REQUIRED ACTION 1:
In the records, switch "English" to "Deutsch" and write out the lines again, starting at the first line and ending at the line that contains "făgăduințele în Legiunea", with nothing else altered.

EXCERPT TO READ:
Which of the above two are correct?

Answer:
If the term of L/C is to make payment of 98% of the proceed against shipping documents and balance 2% to be payable to XYZ towards commission, then the best course will be to prepare invoice for 100% assign 2% of the proceed in favour of XYZ and draw B/E for the balance 100%.

Question:
We had negotiated some export bills under various DCs issued by the Standard Chartered Bank, Hong Kong calling for "Clean Shipped on Board Marine Bills of Lading". Documents drawn as per L/C terms were sent to the issuing bank after negotiation.

The B/Ls issued by M/s Maersk India Ltd have the following clause therein :

"Received in apparent good order and condition, unless otherwise stated herein, for transportation on board the ocean vessel mentioned herein or any substituted vessel or on board the feeder vessel or other means of transportation (rail or truck) if place of receipt is named in this Bill of Lading the goods or packages or containers said to contain goods, hereinafter called "the Goods", specified herein for carriage from the port of loading named herein or place of receipt if mentioned herein, on a voyage as described and part of discharge named herein or deliver at the place of delivery if mentioned herein, such carriage, discharge or delivery being always subject to the exceptions, limitations, conditions and liberties hereinafter agreed in like order and condition at the port of discharge or place of delivery if named as the case may be, for delivery unto the Consignee mentioned herein or to his or their assigns where the Carrier’s responsibilities shall in all cases and in all circumstances whatsoever finally cease. It is further agreed that Containers may be stowed on deck without notice pursuant to Clause 16 on the reverse side of this Bill of Lading. In witness whereof the number of original Bills of Lading stated on this side have been signed one of which being accomplished the other(s) to be void".

The Standard Chartered Bank refused the documents under article 23 a(ii) of UCP 500 on the ground that the on Board notation on the B/L does not show actual vessel’s name.

We believe that the discrepancy pointed out does not hold good as the printed clause mentioned on the front side of our B/L is neither a "substitution clause" nor does it represent the indication "intended vessel or similar qualification".

REQUIRED ACTION 2:
In the text on bills of lading, under which article of UCP 500 did the Standard Chartered Bank refuse the documents?

DATASET EXCERPTS:
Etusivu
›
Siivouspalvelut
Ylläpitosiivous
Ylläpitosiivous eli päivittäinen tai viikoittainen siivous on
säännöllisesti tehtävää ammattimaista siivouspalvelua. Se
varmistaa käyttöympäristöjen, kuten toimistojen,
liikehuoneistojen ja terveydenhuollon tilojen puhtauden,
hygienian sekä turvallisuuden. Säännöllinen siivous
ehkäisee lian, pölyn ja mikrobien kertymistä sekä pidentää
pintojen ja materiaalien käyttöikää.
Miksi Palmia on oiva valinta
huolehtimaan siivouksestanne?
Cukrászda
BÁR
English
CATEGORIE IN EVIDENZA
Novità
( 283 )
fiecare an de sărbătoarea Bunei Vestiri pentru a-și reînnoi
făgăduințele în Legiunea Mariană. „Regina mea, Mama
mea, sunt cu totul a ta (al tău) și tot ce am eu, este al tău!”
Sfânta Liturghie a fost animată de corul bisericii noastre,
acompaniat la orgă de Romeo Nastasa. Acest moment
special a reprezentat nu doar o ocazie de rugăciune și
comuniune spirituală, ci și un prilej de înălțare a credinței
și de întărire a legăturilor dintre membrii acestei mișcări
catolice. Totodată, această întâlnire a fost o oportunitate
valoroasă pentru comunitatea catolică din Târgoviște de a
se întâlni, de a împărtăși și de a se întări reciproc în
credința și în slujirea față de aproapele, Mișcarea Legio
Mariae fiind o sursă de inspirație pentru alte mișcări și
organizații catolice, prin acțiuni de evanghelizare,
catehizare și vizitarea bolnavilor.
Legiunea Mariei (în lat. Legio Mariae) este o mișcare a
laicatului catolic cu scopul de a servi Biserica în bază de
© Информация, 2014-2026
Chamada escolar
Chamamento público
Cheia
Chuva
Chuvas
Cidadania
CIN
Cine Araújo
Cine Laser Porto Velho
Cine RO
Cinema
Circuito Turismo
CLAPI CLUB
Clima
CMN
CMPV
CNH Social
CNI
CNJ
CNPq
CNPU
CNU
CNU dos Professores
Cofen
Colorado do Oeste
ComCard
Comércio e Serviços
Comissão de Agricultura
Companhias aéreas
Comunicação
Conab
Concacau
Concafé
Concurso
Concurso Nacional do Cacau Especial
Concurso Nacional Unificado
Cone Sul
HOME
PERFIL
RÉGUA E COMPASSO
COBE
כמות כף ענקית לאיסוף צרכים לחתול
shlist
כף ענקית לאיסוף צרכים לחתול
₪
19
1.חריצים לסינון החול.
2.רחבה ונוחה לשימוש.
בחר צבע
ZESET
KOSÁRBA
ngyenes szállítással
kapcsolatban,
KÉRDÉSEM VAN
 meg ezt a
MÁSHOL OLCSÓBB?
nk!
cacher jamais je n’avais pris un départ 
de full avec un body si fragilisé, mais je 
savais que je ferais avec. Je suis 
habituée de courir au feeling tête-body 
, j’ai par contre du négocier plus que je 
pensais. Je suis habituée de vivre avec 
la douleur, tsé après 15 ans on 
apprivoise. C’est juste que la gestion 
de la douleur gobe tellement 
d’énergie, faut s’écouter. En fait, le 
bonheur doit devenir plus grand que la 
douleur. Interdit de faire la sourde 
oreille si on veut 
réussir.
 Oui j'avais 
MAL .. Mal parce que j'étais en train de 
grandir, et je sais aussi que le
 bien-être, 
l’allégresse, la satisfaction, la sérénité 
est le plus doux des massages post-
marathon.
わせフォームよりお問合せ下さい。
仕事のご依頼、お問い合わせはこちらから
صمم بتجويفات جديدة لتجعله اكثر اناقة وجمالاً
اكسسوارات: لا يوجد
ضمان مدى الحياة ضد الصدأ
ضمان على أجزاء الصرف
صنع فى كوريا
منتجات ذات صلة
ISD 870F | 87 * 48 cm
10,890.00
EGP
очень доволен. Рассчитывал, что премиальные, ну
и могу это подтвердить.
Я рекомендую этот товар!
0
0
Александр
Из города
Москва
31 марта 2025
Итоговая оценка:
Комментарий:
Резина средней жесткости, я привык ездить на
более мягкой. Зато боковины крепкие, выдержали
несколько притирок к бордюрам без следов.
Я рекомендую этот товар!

TASK OUTPUT 1:
Etusivu
›
Siivouspalvelut
Ylläpitosiivous
Ylläpitosiivous eli päivittäinen tai viikoittainen siivous on
säännöllisesti tehtävää ammattimaista siivouspalvelua. Se
varmistaa käyttöympäristöjen, kuten toimistojen,
liikehuoneistojen ja terveydenhuollon tilojen puhtauden,
hygienian sekä turvallisuuden. Säännöllinen siivous
ehkäisee lian, pölyn ja mikrobien kertymistä sekä pidentää
pintojen ja materiaalien käyttöikää.
Miksi Palmia on oiva valinta
huolehtimaan siivouksestanne?
Cukrászda
BÁR
Deutsch
CATEGORIE IN EVIDENZA
Novità
( 283 )
fiecare an de sărbătoarea Bunei Vestiri pentru a-și reînnoi
făgăduințele în Legiunea Mariană. „Regina mea, Mama

TASK OUTPUT 2:
Article 23 a(ii)